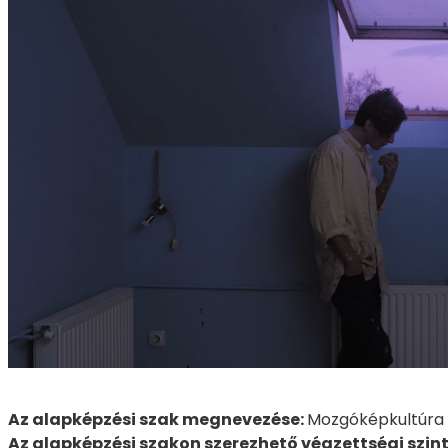
Az alapképzési szak megnevezése:
Mozgóképkultúra 
Az alapképzési szakon szerezhető végzettségi szint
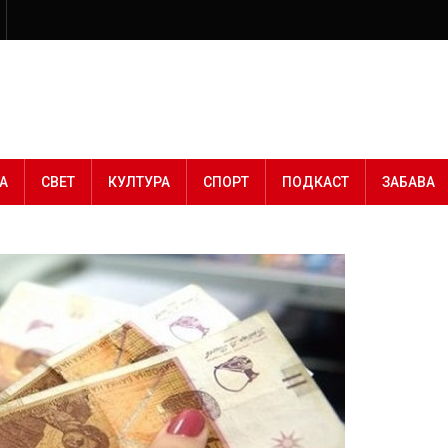
А
СВЕТ
КУЛТУРА
СПОРТ
ПОДКАСТ
ЗАБАВА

Description of the task -> Rewrite the lines above, replacing "Mozgóképkultúra" with "Filmművészet" and keeping everything else the same. Leave the pictures out of your version.

Exercise solution ->
Az alapképzési szak megnevezése:
Filmművészet 
Az alapképzési szakon szerezhető végzettségi szint
А
СВЕТ
КУЛТУРА
СПОРТ
ПОДКАСТ
ЗАБАВА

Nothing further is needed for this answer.